Search and rescue service in Cumbria, England

Duddon Inshore Rescue (DIR) is located on Steel Street, in Askam-in-Furness, a village on the west coast of Furness Peninsula, overlooking the River Duddon estuary, approximately 7 mi north of Barrow-in-Furness, in south-west Cumbria.

This voluntary independent search and rescue (SAR) service was established in 1969, and was set up to rescue people in difficulty, in the tidal estuary of the River Duddon.

Duddon Inshore Rescue currently operates a Inshore lifeboat, on station since 2016.

==History==
After a series of drownings in the Duddon estuary in 1969, a public meeting was held in the village of Askam-in-Furness. With the RNLI lifeboat station some 40 minutes away, it was decided to establish an Inshore Rescue Service, covering the Duddon estuary, Roanhead sand dunes and nature reserve, and the northern end of Walney Island. Land was donated as a site for a boathouse, and a management committee of 12 people was formed. A small inflatable lifeboat was acquired, and the service was operational from June 1970.

In 1988, DIR would purchase a replacement Inshore lifeboat. The boat, the third to be operated at Duddon, was a lifeboat, costing £5,000.

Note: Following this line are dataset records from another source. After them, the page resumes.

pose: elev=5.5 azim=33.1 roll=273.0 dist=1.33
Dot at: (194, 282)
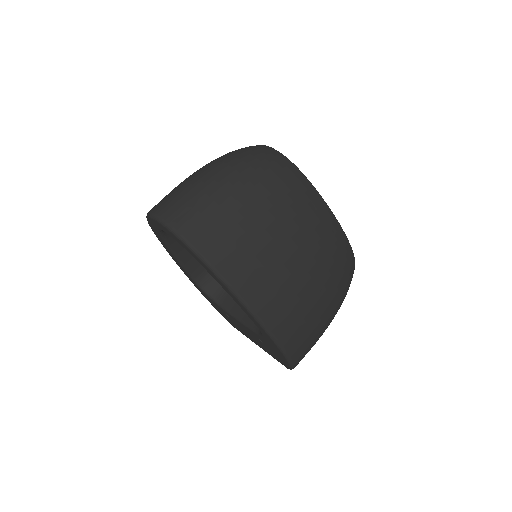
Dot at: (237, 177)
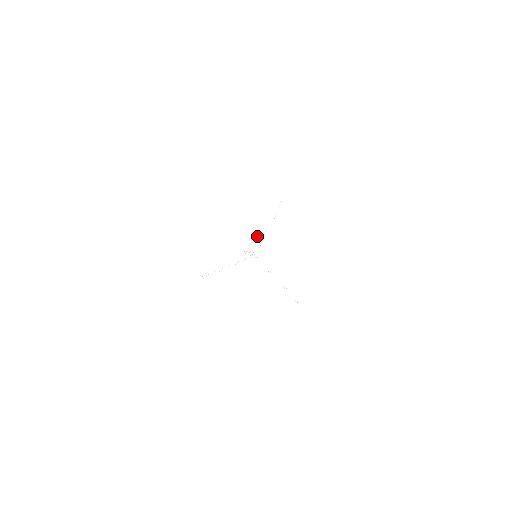
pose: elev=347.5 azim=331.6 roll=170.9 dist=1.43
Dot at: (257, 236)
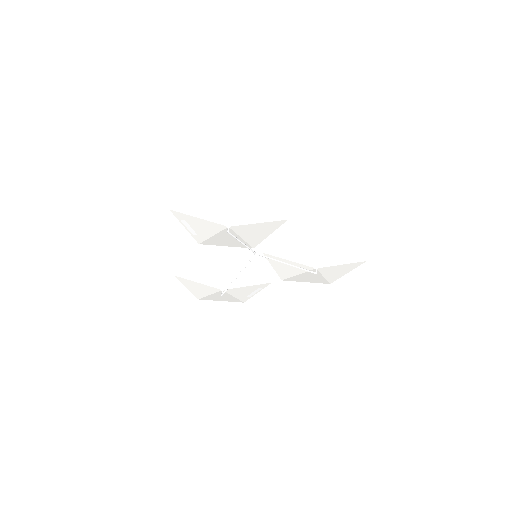
Dot at: occluded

The following year, in 1989, a cheque for £1,300 was presented to Duddon Inshore Rescue by British Gas, as a thankyou for being available, when a new pipeline was laid across the estuary. The year marked the 20th anniversary of Duddon Inshore Rescue, and engraved plaques was presented to five founder members: chairman Bernard McNamee, Jim Bell, Bill Jinks, Dennis Brown and Robert McGranthin.

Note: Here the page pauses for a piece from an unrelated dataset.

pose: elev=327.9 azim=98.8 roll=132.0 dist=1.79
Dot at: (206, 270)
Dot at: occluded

A service and blessing was led by Rev. Danny Sanderson, vicar of Askam and Ireleth in 1993, on the arrival of a larger Rigid inflatable lifeboat (RIB), which cost £9,000.

A new Ribcraft 5.85 RIB Inshore lifeboat was acquired in 2006, at a cost of £35,000. The 5.85 m RIB was replaced in 2011, with a former RNLI Inshore lifeboat.

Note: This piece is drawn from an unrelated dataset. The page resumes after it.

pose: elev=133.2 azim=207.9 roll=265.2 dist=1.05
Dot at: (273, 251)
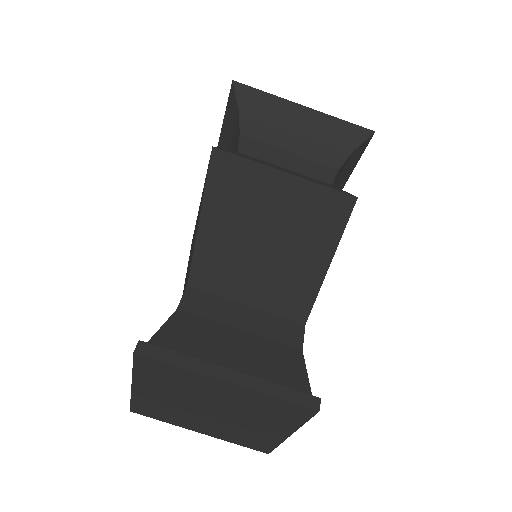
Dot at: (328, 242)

In 2016, a bequest from a supporter allowed DIR to purchase a new Inshore lifeboat, costing £70,000. At a ceremony on Sunday 19 June 2016, the same day as the original first launch in 1970, the new lifeboat was blessed by the Rev. Allan Mitchell, and named Anyon Arthur Kay, whose donation had helped fund the lifeboat.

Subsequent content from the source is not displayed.